2. Suppose art deteriorates with material well-being - what do you propose - start a project for the encouragement of suffering in order to generate art? Sounds a trifle sadistic to me.
3. Does anyone actually like Italian Renaissance art? I admire the skill, but dislike the product - all those angels and half-naked men fighting. OK, the point made would stand if Rembrandt's Holland or Shakespeare's England had been chosen instead (times that produced art that I actually like), but I sometimes think conservatives pick an artist or era to prove a point, rather than because they actually have any interest in it - all that stuff about how children should learn to read Virgil (does anyone actually like Virgil??)
4. The Black Death caused great suffering while it was happening, but greatly improved the standard of living for the remaining peasants, by reducing the population and introducing labour mobility.

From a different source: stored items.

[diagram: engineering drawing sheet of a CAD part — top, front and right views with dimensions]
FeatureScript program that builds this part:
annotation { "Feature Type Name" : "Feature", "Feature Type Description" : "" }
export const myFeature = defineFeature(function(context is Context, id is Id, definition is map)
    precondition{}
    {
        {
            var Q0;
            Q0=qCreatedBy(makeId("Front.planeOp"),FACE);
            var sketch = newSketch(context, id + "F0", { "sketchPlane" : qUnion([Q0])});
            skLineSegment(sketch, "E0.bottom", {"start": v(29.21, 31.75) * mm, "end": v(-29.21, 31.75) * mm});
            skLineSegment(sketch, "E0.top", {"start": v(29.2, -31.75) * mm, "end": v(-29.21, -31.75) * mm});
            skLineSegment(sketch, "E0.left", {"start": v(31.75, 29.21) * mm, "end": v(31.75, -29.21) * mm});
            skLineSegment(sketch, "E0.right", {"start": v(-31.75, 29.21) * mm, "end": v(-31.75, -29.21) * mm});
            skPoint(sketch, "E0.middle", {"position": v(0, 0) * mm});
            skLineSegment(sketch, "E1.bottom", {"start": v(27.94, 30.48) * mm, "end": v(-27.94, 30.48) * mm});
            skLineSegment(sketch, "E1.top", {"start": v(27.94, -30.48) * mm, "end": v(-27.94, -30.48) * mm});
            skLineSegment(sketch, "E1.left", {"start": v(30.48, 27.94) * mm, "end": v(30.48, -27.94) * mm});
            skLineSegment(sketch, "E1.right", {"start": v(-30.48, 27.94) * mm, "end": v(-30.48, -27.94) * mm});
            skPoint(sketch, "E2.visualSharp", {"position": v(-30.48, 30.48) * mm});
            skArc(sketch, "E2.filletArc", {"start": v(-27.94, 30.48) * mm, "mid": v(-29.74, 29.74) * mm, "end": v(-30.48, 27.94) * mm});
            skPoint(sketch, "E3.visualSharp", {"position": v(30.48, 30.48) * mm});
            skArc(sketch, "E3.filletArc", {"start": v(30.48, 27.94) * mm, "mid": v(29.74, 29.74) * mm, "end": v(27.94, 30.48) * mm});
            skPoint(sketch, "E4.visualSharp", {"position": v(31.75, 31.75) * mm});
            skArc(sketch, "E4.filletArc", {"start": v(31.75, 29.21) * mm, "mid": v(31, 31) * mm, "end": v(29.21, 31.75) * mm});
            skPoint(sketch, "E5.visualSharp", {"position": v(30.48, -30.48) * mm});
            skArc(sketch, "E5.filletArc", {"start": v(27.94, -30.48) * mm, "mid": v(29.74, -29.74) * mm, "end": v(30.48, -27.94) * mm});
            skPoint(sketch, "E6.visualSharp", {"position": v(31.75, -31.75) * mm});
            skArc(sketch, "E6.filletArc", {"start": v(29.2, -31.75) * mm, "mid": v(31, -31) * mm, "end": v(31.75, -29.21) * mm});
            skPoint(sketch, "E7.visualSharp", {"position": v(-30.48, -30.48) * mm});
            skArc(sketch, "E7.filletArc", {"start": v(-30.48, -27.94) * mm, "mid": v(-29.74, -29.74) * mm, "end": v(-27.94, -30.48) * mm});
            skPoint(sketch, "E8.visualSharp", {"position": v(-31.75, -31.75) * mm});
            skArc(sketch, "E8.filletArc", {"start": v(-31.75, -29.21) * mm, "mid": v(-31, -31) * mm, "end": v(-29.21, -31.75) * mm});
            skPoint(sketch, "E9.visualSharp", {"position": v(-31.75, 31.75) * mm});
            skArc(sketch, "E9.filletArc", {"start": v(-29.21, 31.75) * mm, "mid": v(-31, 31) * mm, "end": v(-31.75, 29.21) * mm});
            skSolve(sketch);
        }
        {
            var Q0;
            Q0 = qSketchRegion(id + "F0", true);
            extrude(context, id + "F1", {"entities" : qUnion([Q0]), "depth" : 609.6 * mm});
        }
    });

Faith gives a person some "givens" to start with, a form to work with in. It offers limits, points of resistance, that can give traction to an artist.
Too much freedom lends itself to formlessness, vagueness, lack of direction and meaning, triviality.
Annie Dillard once quoted Simone Weil as writing, "We love the country of here below. It offers us resistance (to love?)." Can't remember the exact wording.
I find the quote interesting, in this context, though am not sure what the original was.
rombald
October 21, 2008 7:56 AM
Look, I personally like reading novels and poetry, visiting art galleries, and looking round cathedrals, but I'm just struggling here to find a justification for the value of art other than it being what I like. Suggestions?
That is a good enough reason right there.
Matt,
I second everything Lancelot Lamar said in terms of his devaluation of Steinbeck in relation to his contemporaries -- especially in relation to Faulkner, who is by far the greatest writer in this country's history, but also in relation to any of the major figures of the Southern Renaissance from the 1920's up through the 1970's or so, who produced by far the greatest body of fiction in this country's history.
In any event, Steinbeck drifted toward the right politically over the course of his career, in large part because the left came more and more to abandon the populism of works like *The Grapes of Wrath.*
By the time he died, Steinbeck was a sort of proto- neo-conservative, in that he remained an old-school Roosevelt Democrat at a time when the New Left was on the rise.
Steinbeck -- like John Dos Passos -- became a vocal anti-communist after World War II, a stance which put him on the outs with the leftist elite and led to the eclipse of his critical standing by the 1960's, an eclipse from which his work -- like Dos Passos's work -- has (unfortunately) never returned.
Rufus/Lancelot
As a reader, I too would prefer to curl up with Faulkner before Steinbeck but both men's works were realised in film by Hollywood Liberal, Communist and Socialist - Mr Kazan.
My point remains the same, the economic disaster of the Great Depression is not the root cause for the great artistry of Hollywood in that time but the ability of the artists of that era to question the social, political, and economic realities of early 20th Century America. Will conservatives of the 21st century pose them, or will the Left again set the agenda?